International migration as an expression of inequality and global exclusion

Guillermo Castillo Ramírez

It can hardly be thought that the world of today is governed by a desire for justice and the values of respect and procuring a decent life for all people. What de facto is imposed is the idea of the production of wealth and its accumulation in a few hands, at all costs and regardless of human damages. There is the dramatic and undeniable eloquence of tens of millions of forced migrants and refugees who have been forgotten

Contemporary migration in a structurally unequal world

With neoliberal globalization, which has spread throughout the planet, not only have the flows of goods and information increased, but also the processes of accumulation of money and capital have accelerated, and economic integration has been materialized in several regions. Globalization has boosted trade exchanges, but far from encouraging the free market to allow a broad process of redistribution that would bring greater benefits to the majority of the world’s population, it has led to an alarming concentration of wealth and a substantial increase in inequality.

According to one of the latest OXFAM reports, rewarding work and not wealth (2018), a small minority of around 1% of the world’s population accounts for half of the planet’s wealth and in recent years this trend has It has increased, growing inequality and the overwhelming and abysmal gap between levels of development and living conditions among a small group of hyper billionaires and hundreds of millions of people sunk in misery and barely survive. The current inequality is a massive and rapacious machinery for the generation of poverty and injustice.

Despite the selectivity of the borders, which allow the passage of goods and articles and a selective flow of people, international migration - not documented and documented - has increased steadily in recent decades. The UN estimates that there are approximately 258 million migrants and that the growth trend of these processes of cross-border human mobility has been accelerating in recent years, increasing the number of migrants in 49% of 2000 to the present day.

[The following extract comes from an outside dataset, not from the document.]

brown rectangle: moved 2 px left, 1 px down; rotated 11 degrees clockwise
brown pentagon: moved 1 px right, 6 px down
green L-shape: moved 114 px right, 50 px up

Migrants went from being 2.8% of the world population at the beginning of the 2000s to 3.4% at present. In addition, approximately just under 25% of the nearly 25 million human beings coerced into forced labor are migrants. Likewise, according to the report Making migration work for all (2018) of the UN, although men are the majority of migrants, women already represent 48% of this group. A clear reflection of the combination of exclusion, violence and forced migration are the almost 26 million people seeking refuge and asylum in the world today. Forced migration and refugees, moreover, have a high cost of human lives. According to data from the Missing Migrant Project, from 2014 to the present day more than two tens of thousands of refugees and migrants have died in various latitudes of the world trying to reach a safe and nonviolent destination.

Inequality and exclusion as a driver of migration

Migration, contrary to xenophobic and racist nationalist discourses, generates a lot of money. According to UN data, migrants leave more benefits than costs and generate an economic spillover greater than the expense derived from the use of state services. In addition, migrants send enormous sums of money to their families, a recent report from the UN reports that, in 2017, remittances sent reached almost 600,000 billion dollars - which meant three times the official aid to developing countries. . What happens is that, derived from aggressive immigration-border policies and the lack of regulation in payments and working conditions, migrants in destination countries are exposed to precarious work situations, low wages, exploitation and absence of labor and human rights.

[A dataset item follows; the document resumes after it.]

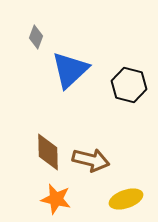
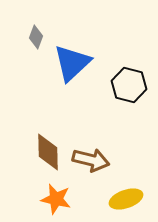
blue triangle: moved 2 px right, 7 px up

In this regard, it is necessary to understand that international migrations are the product and result of the lack of development opportunities and the adverse material conditions of life in many countries of the global south. Faced with national states and international organizations incapable of fostering human development environments, migrants are condemned to seek a future option outside their homes.

In this way, a structurally unequal and unjust world, in terms of controlling the processes of production-distribution of wealth and the high accumulation of profits, generates the conditions for migration not only to continue, but to increase, as inequality increases and its consequent impact on the deterioration of the lives of millions of human beings. Thus, migration will continue to grow as: (1) the disparity / asymmetry of living standards between developed and developing countries is accentuated; (2) continue the natural disasters and their strong impacts on the countries of the global south; (3) Armed conflicts remain and are accentuated in different regions of the world.